Die Verleihung: Jedes Jahr werden zwei Preise verliehen. Den ersten vergibt eine taz-Jury, den Preis der Leserinnen und Leser vergeben Sie. Beide Preise werden am 15. September im Deutschen Theater in Berlin verliehen.
Die Porträts: Jede Woche stellen wir in der sonntaz einen Kandidaten oder eine Kandidatin vor. Ab dem 4. August haben Sie die Möglichkeit, jene(n), der oder die Ihnen am preiswürdigsten erscheint, für den taz Panter LeserInnenpreis zu wählen: per Mail, per Post oder auf www.taz.de/panter
Man muss sich vernetzten, davon ist Klatt-Olbrich überzeugt. „Ich habe diese entwürdigende Erfahrung gemacht, da kann man doch sofort Frauen sagen: ’Das könnt ihr abkürzen.

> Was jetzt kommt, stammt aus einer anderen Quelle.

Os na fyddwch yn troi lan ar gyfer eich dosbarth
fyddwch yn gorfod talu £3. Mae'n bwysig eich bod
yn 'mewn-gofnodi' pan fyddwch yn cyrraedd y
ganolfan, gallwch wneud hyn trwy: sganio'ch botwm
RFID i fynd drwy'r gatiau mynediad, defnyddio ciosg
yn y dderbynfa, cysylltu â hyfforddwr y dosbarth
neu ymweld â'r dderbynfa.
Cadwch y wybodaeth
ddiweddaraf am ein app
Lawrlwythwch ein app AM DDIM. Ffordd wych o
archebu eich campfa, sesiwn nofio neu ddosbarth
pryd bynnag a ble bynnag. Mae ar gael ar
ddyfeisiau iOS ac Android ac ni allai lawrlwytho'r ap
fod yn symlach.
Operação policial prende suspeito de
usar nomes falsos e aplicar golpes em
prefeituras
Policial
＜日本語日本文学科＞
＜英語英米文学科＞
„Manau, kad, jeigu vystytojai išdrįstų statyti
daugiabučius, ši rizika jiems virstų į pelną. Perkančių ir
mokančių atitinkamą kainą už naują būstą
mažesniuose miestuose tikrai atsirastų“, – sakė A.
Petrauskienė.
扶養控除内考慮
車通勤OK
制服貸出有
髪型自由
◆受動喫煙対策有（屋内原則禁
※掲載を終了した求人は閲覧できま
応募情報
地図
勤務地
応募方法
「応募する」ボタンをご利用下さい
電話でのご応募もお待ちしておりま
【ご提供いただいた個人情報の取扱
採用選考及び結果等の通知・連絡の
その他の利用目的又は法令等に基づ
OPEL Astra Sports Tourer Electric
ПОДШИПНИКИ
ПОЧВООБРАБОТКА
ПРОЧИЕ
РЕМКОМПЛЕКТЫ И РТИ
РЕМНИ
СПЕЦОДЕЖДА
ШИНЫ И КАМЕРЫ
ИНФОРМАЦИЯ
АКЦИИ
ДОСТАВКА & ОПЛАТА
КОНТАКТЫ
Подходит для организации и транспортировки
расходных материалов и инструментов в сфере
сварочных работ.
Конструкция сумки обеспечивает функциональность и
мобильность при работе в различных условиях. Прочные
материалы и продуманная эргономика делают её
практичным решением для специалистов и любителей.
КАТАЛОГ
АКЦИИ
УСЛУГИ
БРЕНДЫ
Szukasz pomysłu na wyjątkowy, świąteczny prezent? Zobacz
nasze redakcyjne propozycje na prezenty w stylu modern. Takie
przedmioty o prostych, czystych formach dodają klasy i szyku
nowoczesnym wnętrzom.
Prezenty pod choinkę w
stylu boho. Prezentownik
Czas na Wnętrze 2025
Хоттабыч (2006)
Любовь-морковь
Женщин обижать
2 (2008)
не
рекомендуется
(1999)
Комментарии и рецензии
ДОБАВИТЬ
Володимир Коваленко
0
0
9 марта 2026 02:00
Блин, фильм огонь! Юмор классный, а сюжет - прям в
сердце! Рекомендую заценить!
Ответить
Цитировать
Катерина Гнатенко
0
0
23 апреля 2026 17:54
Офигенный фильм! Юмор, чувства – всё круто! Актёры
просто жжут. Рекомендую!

Das braucht ihr nicht zu machen, sondern gleich so und so.‘ Dann habe ich bei der Beratungsstelle ’Autonom Leben‘ angerufen.“ So entstand die Gruppe „M Courage“.
Den Schmerz verstehen können
Die Beratungsstelle stellt die Räumlichkeiten zur Verfügung. Ein- bis zweimal im Monat treffen sich rund zwölf Frauen dort zum Austausch. Klatt-Olbrich will aber mehr Frauen erreichen. Vor allem die Frauen, die nicht kommen können.
„Alleinerziehende Mütter, die sich keinen Babysitter leisten können, kommen natürlich nicht zur Gruppe und leben dann in ihrer Isolation“, sagt sie. Diese Frauen müsse man erreichen. Es gehe in der Gruppe darum, zu sagen: Ich sehe dich, ich erkenne dich, und ich höre dir zu. Ich verstehe, was du durchmachst. Ich verstehe den Schmerz, die Scham.
Schon wieder klingelt ihr Telefon. Und schon wieder das Hundebellen. Eine Mutter aus dem Kindergarten ist dran, sie fragt, ob sie ihren Sohn mitnehmen soll. Klatt-Olbrich organisiert ihren ganzen Tag durch, alles ist strukturiert. Sie weiß, wofür sie wie viel Kraft braucht.
Eins der Probleme sei das Mutterbild in der Gesellschaft. „Eine Mutter hat zu funktionieren, vital und kräftig zu sein, gebärfähig, gesund. Auf jeden Fall hilft sie anderen und hat nicht selbst hilfsbedürftig zu sein. Ansonsten hat sie nicht das Recht, Kinder in die Welt zu setzen – so denken immer noch einige Leute“, sagt sie. Muss eine Mutter das? Sind Geborgenheit, Liebe und eine Beziehung zum eigenen Kind nicht wichtiger? Das sind die Fragen, die die 40-Jährige stellt – und damit eigentlich auch schon beantwortet.
Mit Rollstuhl an die Bar
Klatt-Olbrich weiß, es wird schlimmer werden mit ihrem Körper. Der Degenerationsprozess. Deswegen will sie mit einer anderen Mutter aus der Gruppe auch probeweise in einem Rollstuhl einen Einkaufsbummel machen. „Wir wollen Sekt trinken an der Bar und uns über alles beschweren, was nicht barrierefrei ist“, sagt sie. Doch so ganz einfach ist es mit dem Rollstuhl auch für sie nicht. Es sei schon eine neuer Identifikationsprozess.
Doch Sandra Klatt-Olbrich will unbedingt mit den Kindern und ihrem Mann nach Rom. Das ist ihr großes Ziel. „Meine Füße werden mich aber nicht tragen“, sagt sie. Jetzt fährt sie erst mal für zwei Wochen mit der Familie nach Griechenland, die Bücher auf dem Tresen kommen alle mit. Und Klatt-Olbrich freut sich auf Jonathan Franzens neuen Roman namens „Freiheit“.